After Internship
Alhamdulillah...It really the most moment that I have waited for the whole of my life as a Counselling student. I have successfully done the 3 months internship. There are a lot of sweet moments that I will never forget for being a school counsellor at this school and the bitter moments I will make it as the good experiences to improve myself. This internship is the platform for me to improve myself after the previous practicum. Besides, this internship also had taught and prepares me a lot before enter the real setting and be the actual school counsellor later.
Some of the things that I need to improve are time management, the documentation of my clients and session notes. I do think that I have minor problems in term of managing my time to do counselling session and do the report of counselling session at school. This is because as I worked at school, I have to follow the school administration such as enter the classroom during relief class. Usually, I have a trouble to make the session report after conduct counselling session and sometimes I have no choice to do the report at my hostel. Thus, it will be a bit difficult for me to switch off my mind from all the works at my room. However, I do believe that later after enter the real setting of work, I am able to manage my time wisely.
Apart from that, as I have received the warm welcome from the counsellors, teachers and administration, I never feel hesitate to seek guide and help from them. Because of the wonderful atmosphere at the school, it encourages me more to do my internship very well and the most important thing is I have successfully replace the negative stigma of ‘I will never enjoy being a school counsellor’ to the better and positive perception of the school that ‘I will have the joy and more fun be in the school later.’

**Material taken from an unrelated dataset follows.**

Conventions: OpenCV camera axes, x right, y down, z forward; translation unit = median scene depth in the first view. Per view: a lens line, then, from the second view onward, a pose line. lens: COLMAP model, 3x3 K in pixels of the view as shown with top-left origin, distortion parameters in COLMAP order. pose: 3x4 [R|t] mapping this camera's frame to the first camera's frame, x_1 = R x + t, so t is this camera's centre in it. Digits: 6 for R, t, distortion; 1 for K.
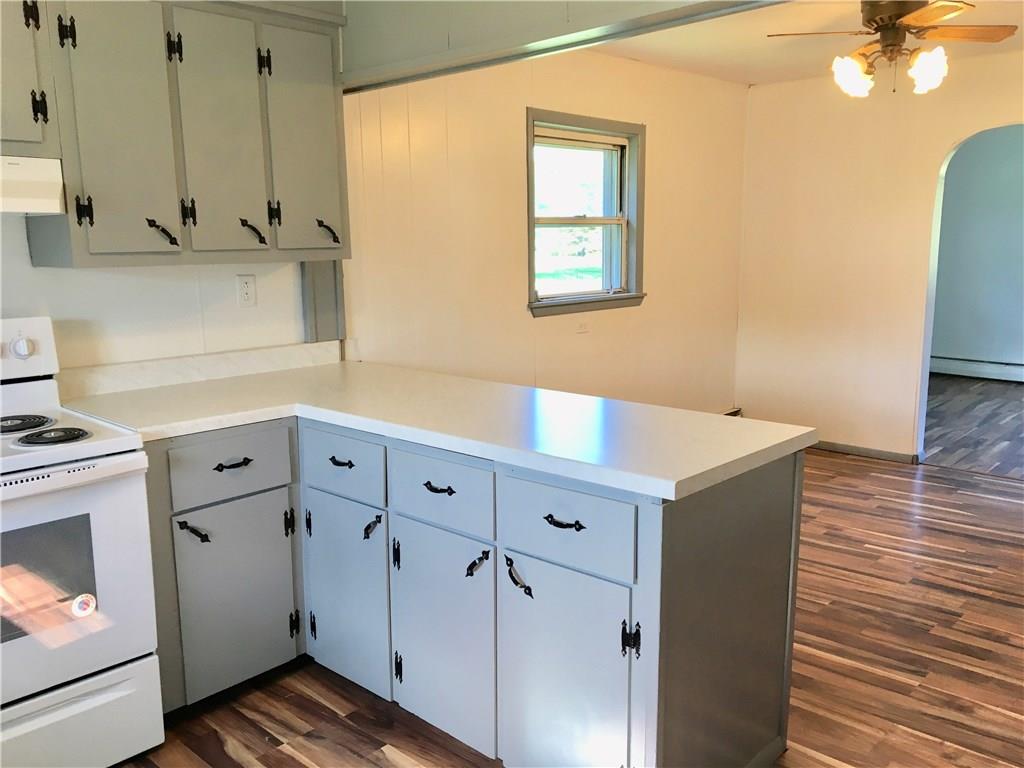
lens RADIAL K [[853.0, 0, 512.0], [0, 853.0, 384.0], [0, 0, 1]] dist [0.000603, -0.004066]
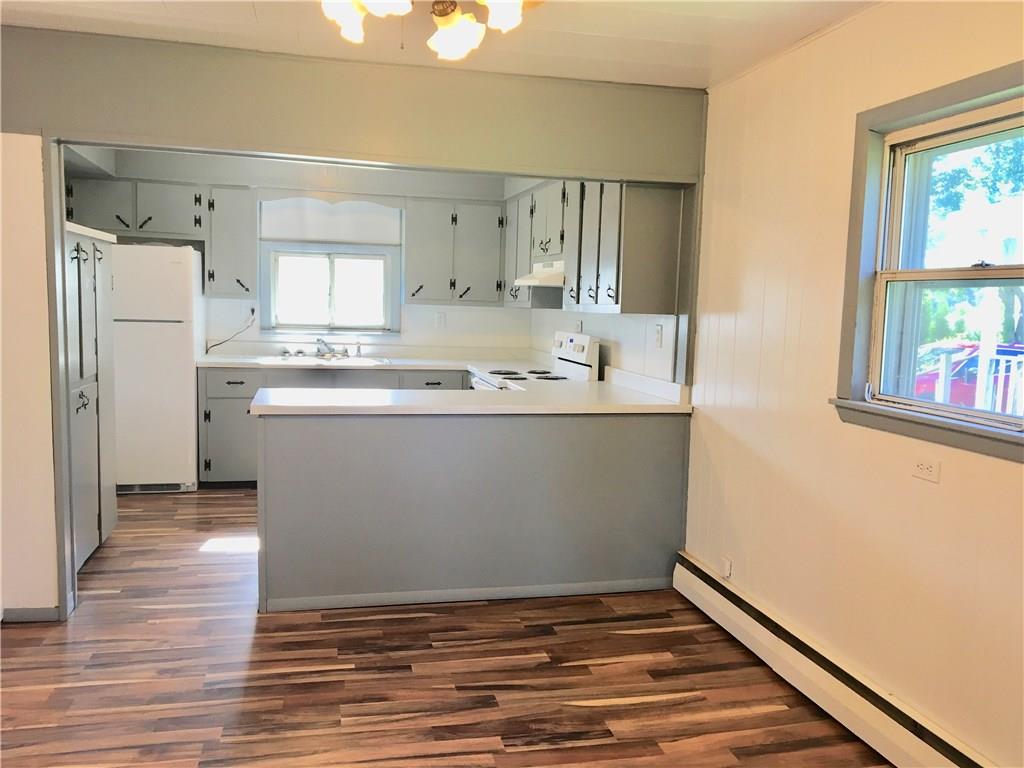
lens RADIAL K [[853.0, 0, 512.0], [0, 853.0, 384.0], [0, 0, 1]] dist [0.000603, -0.004066]
pose [[-0.549478, 0.071385, -0.832453, 1.044522], [-0.171052, 0.965628, 0.195712, -0.278703], [0.817811, 0.249932, -0.518381, 1.630752]]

Furthermore, I do feel better of being a school counsellor now so far after done the practicum and internship at schools. This internship has given me the most beautiful gift in my life. Is is the new paradigm I have gained during the internship. Before this, I were totally avoided to be in school and it was the most last thing I want in my life. However, right now, instead of make the circle that full with negative elements around me such as feel bad, low self-esteem and weak, I break the ice circle and start to think this is a chance that Allah gives to me. For me, Allah gives me the things that I hated the most (be in the school), not because He wants to torture me, burdened me or it does not mean He did know what I want. For surely Allah Knows the best for me. He is given me the big chance to enjoy the sweet moments and open my heart to see the beauty of school. Thank you to Allah because let me to think that way and able to find the answer of question such as ‘why certain thing happens to me?’. It really makes me feel better right now. I feel like things around me just fall at the right place and how beautiful it is Allah has arranged my life. The thing I hate the most does not mean it is worst for me. Now, to my own surprise I do love be a counsellor and work at the school is just so much fun to me.

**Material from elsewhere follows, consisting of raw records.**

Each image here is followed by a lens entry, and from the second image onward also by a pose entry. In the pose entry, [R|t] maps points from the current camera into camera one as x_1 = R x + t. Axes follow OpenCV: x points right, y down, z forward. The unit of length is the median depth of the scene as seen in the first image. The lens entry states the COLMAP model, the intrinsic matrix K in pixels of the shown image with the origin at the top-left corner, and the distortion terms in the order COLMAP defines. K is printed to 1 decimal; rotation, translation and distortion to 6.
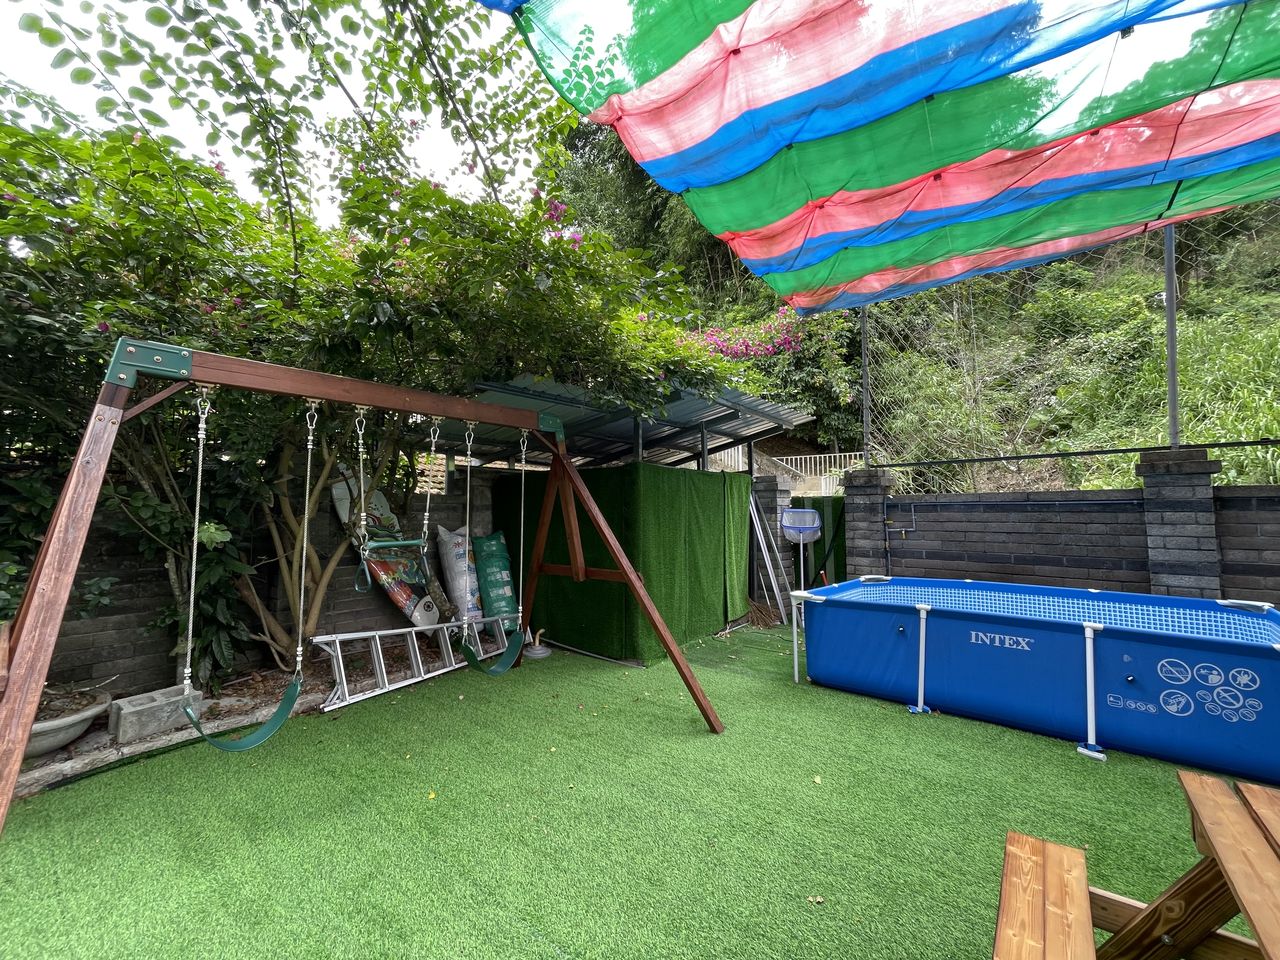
lens RADIAL K [[518.4, 0, 636.7], [0, 518.4, 476.2], [0, 0, 1]] dist [-0.002619, 0.000149]
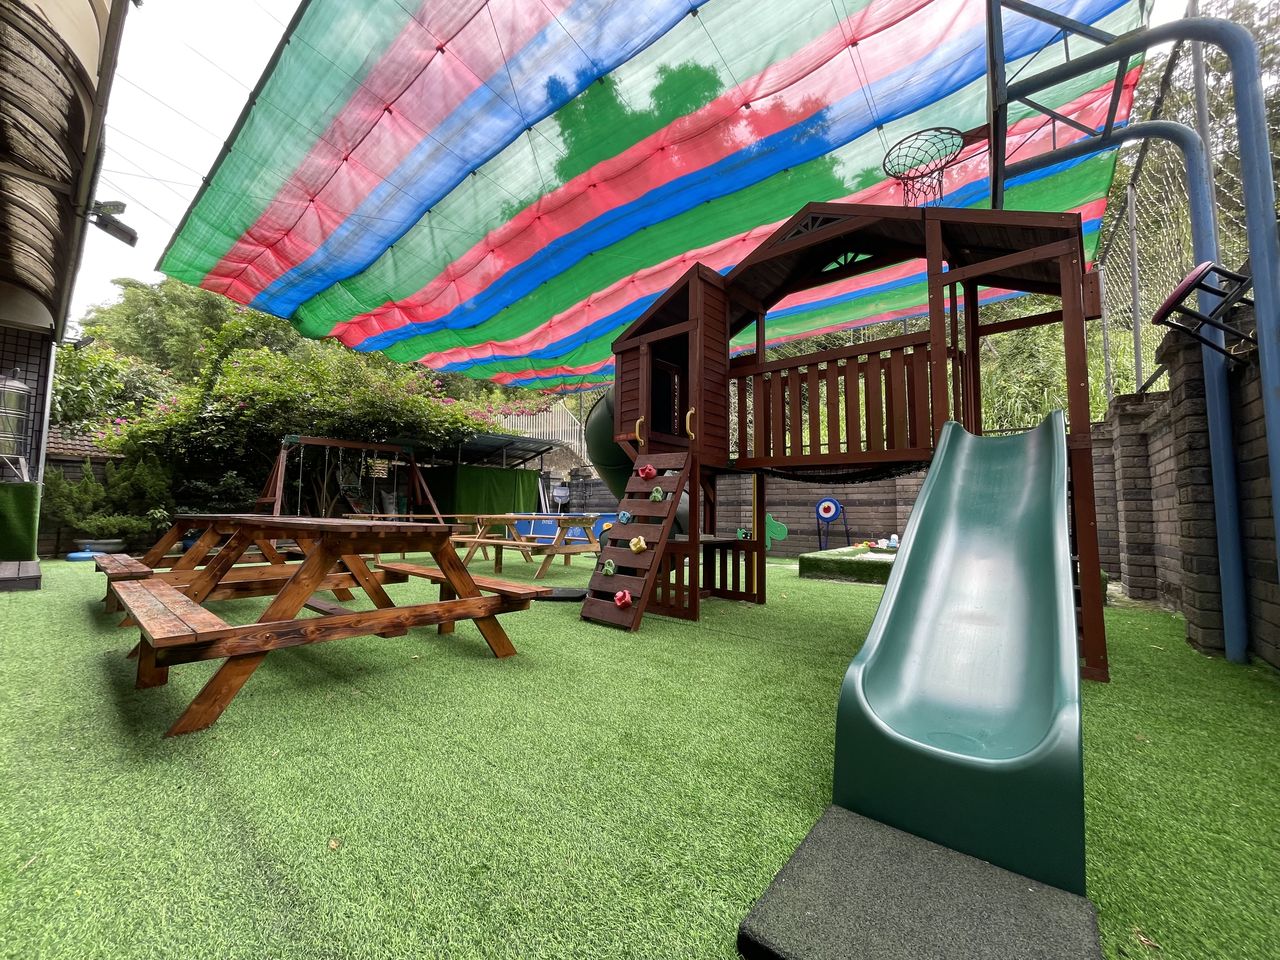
lens RADIAL K [[518.4, 0, 636.7], [0, 518.4, 476.2], [0, 0, 1]] dist [-0.002619, 0.000149]
pose [[0.999599, 0.007070, -0.027433, 1.076494], [-0.007306, 0.999937, -0.008539, 0.055077], [0.027371, 0.008736, 0.999587, -1.686766]]
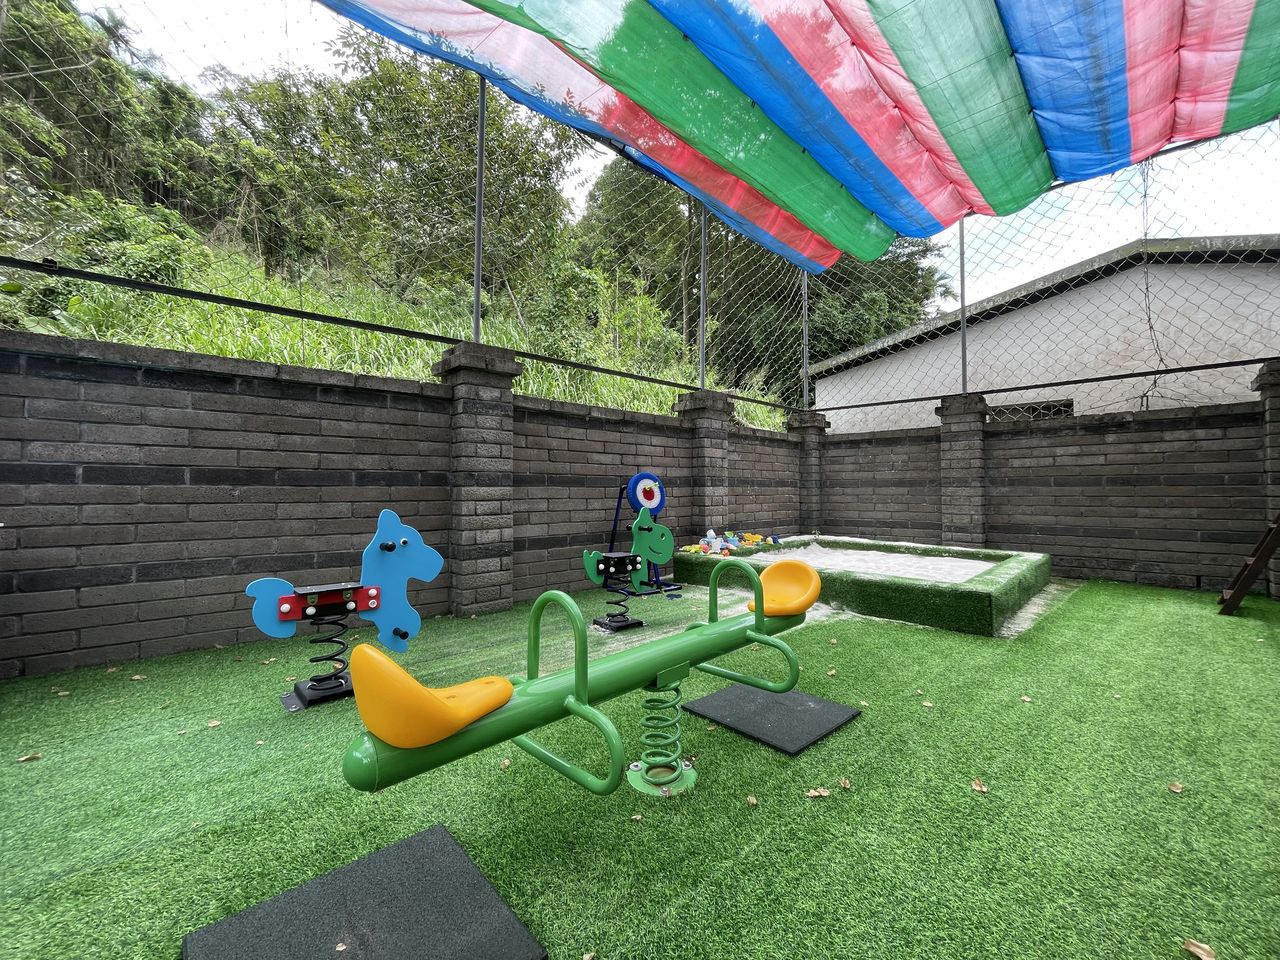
lens RADIAL K [[518.4, 0, 636.7], [0, 518.4, 476.2], [0, 0, 1]] dist [-0.002619, 0.000149]
pose [[0.148186, 0.025113, 0.988641, 0.680135], [-0.062141, 0.997939, -0.016035, 0.142809], [-0.987005, -0.059058, 0.149441, 0.191063]]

This internship prepares me a lot on how to face the real setting later and give myself an opportunity to experiment my skills as school counsellor. It is the good platform for me as counselling student to know good things that I have to maintain and bad things that I have to improve in order to make me the better counsellor. This not the end but it is still the beginning of my journey as school counsellor. The most important thing I have learned is the life will be better if we give the chance to ourselves by open our hearts and minds to see the positive things in our lives.